III. Surviving the "Lost Thirty Years": A Strategy of Diversification

Despite Japan's economic downturn over the past thirty years, AEON has thrived thanks to its risk management:

  • Diverse Profit Structures: During economic downturns, consumers are more frugal, but demand for basic food increases (stable cash flow from food supermarkets), and there is a rise in demand for installment payments (increased credit card interest income). The front-end supermarkets attract traffic, while the back-end financial and real estate businesses generate profits, providing a safety net.
  • Resilient Organizational Structure: If AEON were a centralized company, a failure in one region could drag down the entire business (like Daiei's collapse). However, AEON is decentralized, allowing the headquarters to allocate resources to help failing subsidiaries (e.g., by providing funding or supporting proprietary brands), preventing widespread risk.

In good economic times, local companies can expand independently; in bad times, they rely on the support of the headquarters. This flexibility is key to AEON's ability to navigate economic cycles.

IV. Acquisitions: Not About "Swallowing Up," but About "Empowering and Symbiosis"

AEON's acquisitions are not about dominating smaller companies but about helping them grow. There are three types of acquisitions:

1. Last-minute Entrustment: Owners of local family businesses with no successors hand over their companies to AEON (e.g., the founder of Welcia, a pharmacy chain).

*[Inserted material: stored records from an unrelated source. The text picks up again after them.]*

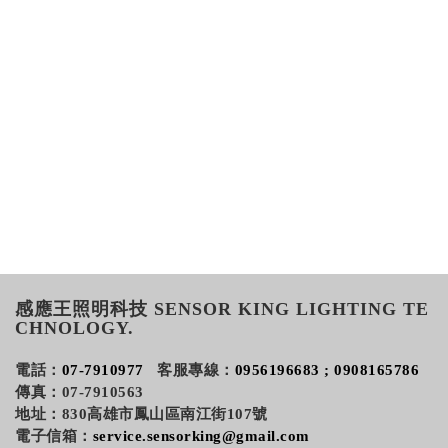
公
司
感應王照明科技 SENSOR KING LIGHTING TE
CHNOLOGY.
電話：
07-7910977
客服專線：
0956196683 ; 0908165786
傳真：07-7910563
地址：830高雄市鳳山區南江街107號
電子信箱：
service.sensorking@gmail.com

2. Resource-dependent Companies: Local businesses that struggle with digitalization or supply chain upgrades voluntarily join AEON (e.g., Kasumi supermarket joined when it realized it could not compete on its own).

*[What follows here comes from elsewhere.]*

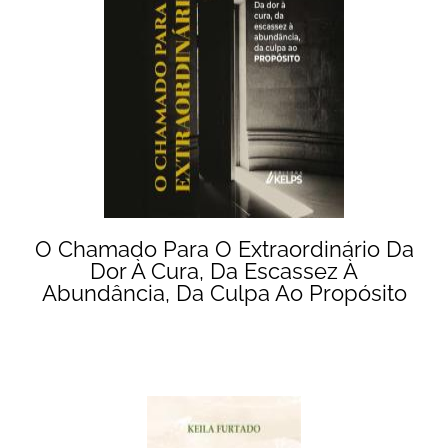
O Chamado Para O Extraordinário Da
Dor À Cura, Da Escassez À
Abundância, Da Culpa Ao Propósito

3. Bankrupt Companies: AEON acquires these companies at low prices and redefines their business models (e.g., converting poorly located stores into discount outlets).

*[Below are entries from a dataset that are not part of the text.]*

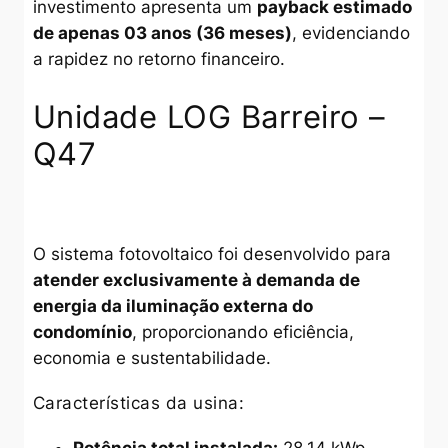
investimento apresenta um
payback estimado
de apenas 03 anos (36 meses)
, evidenciando
a rapidez no retorno financeiro.
Unidade LOG Barreiro –
Q47
O sistema fotovoltaico foi desenvolvido para
atender exclusivamente à demanda de
energia da iluminação externa do
condomínio
, proporcionando eficiência,
economia e sustentabilidade.
Características da usina:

The Welcia example is particularly noteworthy: After acquiring it, AEON helped establish a pharmacy training school, expanded the product range, and added food and pet products. Eventually, Welcia became Japan's second-largest pharmacy chain, even using customer health data for AI-based services. This reflects AEON's focus on using retail as a platform to provide comprehensive services.

V. The Philosophy Behind AEON's Success

AEON's success is based on two core principles:

  • Adaptability: Even if a store is still profitable, it will be closed and restructured if the shopping district declines or the business model becomes outdated (e.g., converting old large supermarkets into discount outlets). Since local stores are low-cost operations, there are no significant sunk costs, allowing for flexible adjustments.
  • Public Interest First: AEON views stores as tools for serving society, not as private assets of their owners. Products are seen as temporary items for customers, and acquisitions do not involve centralization or suppression of local businesses and employees. This altruistic approach builds trust and ensures the longevity of the alliance.

Insights for Chinese Retail

China's retail industry is also transitioning from growth to consolidation, and AEON's experience offers valuable lessons:

  • Focus on Services: Instead of relying solely on sales, build platforms that combine traffic generation with services.
  • Empower Local Businesses: When acquiring companies, aim to empower them rather than control them, preserving local flexibility.
  • Diversify for Resilience: Adopt a multi-business model to mitigate economic risks.

After all, the essence of retail is to adapt to consumer needs, and AEON's ability to constantly evolve (72 changes in its business model) is a prime example of this principle.